The reason I didn't buy them is simple: the discs are copy controlled. While they're supposed to play on most CD players and computers, they're intended to prevent conversion to MP3 and sharing over file-trading networks. They're not even CDs, by the strict definition, and I can't rely on being able to turn the albums into digital files that I can listen to on the various devices I'd like to use—MP3 players, computers, MP3-playing car stereos, and so on. Even though I would be perfectly entitled to do so under the law.

I like digital music files. They let me rediscover the music I have in new ways. As Salon's Andrew Leonard writes (subscription or daypass required for full access):

Thanks to computers and the Internet, I am now a better, happier and more productive consumer of music than I have ever been. I am exposed to more new music, I listen to more old music, and I purchase more of all kinds of music. I've spent more money buying music this year than in any of the previous 10 years.

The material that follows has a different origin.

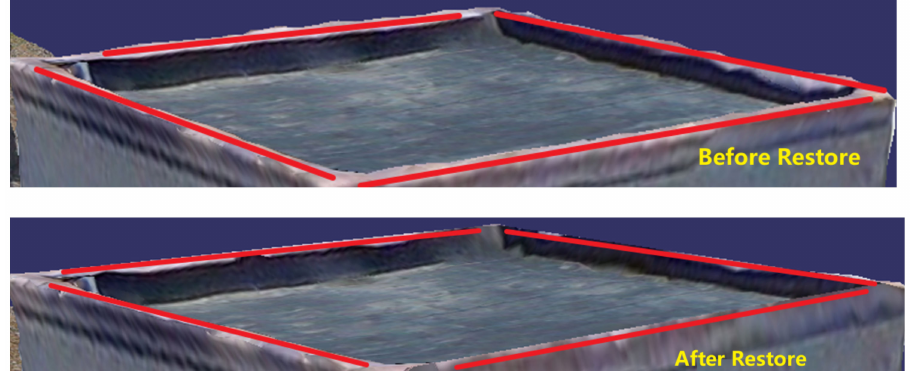
Figure 11. Comparative diagram of before and after edge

The music industry hates this. By their every indication, record executives appear to be unhappy that I am more engaged with popular music. They are busy cooking up half-baked copy protection schemes that will prevent me from ripping my own newly purchased CDs. They are pushing legislation intended to criminalize all kinds of behavior and technology. Rather than make it easier for me to spend money, they would rather I return to the neolithic times when if I heard a song on the radio I liked, I would have to trudge to the record store and spend $18 on bloated filler. Why am I not excited?

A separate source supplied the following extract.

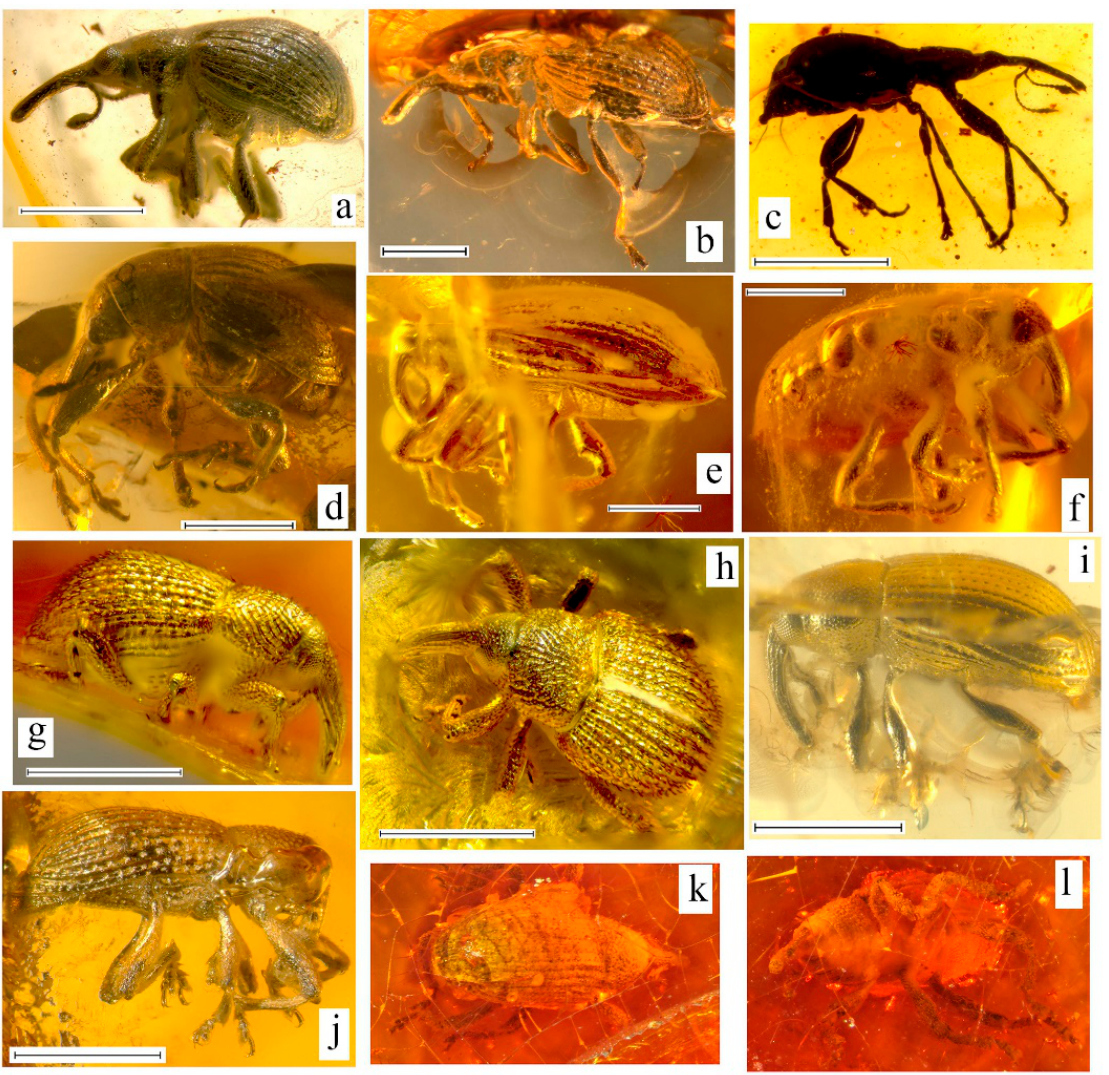
Figure 5. Habitus of Brentidae and Curculionidae from Baltic amber. ( a ) Melanapion poinari , holotype, ISEA , no. BA2013 / 22, body, laterally. ( b ) M. wanati , holotype, ISEA , no. BA2012 / 5, body, laterally. ( c ) Conapium alleni , holotype, ISEA , no. BA2012 / 2, body, laterally. ( d ) Baltonanophyes crassirostre , holotype, ISEA , no. BA2017 / 10, body, laterally. ( e , f ) Dorytomus korotyaevi sp. nov. , holotype, ISEA , no. BA2015 / 6: body, laterally, left ( e ); body, laterally, rigth ( f ). ( g , h ) D. bukejsi , holotype, ISEA , no. BA2019 / 3: body, laterally ( g ); body, dorsally ( h ). ( i ) D. electrinus , holotype, ISEA , no. BA2015 / 5, body, laterally. ( j ) D. nudus , holotype, ISEA , no. BA2013 / 5, body, laterally. ( k , l ) Electrotribus theryi , holotype, CCMCL , no. A6487: body, laterally ( k ); body, dorsally ( l ). Scale bars: 1.0 mm ( a – j ). See Section 2 for names of collections.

Never mind that the original discs might have given me better sound quality, plus artwork and credits and lyrics and such—I'm now more likely to get lower-quality MP3s from friends or over the Net if I want some of those tracks. Joss Stone, Norah Jones, the Chemical Brothers, and their respective record companies and representatives could have had my money by now. But because they treat me like a thief, they don't have my money, and they're unlikely to get it. Does that sound like a good business model?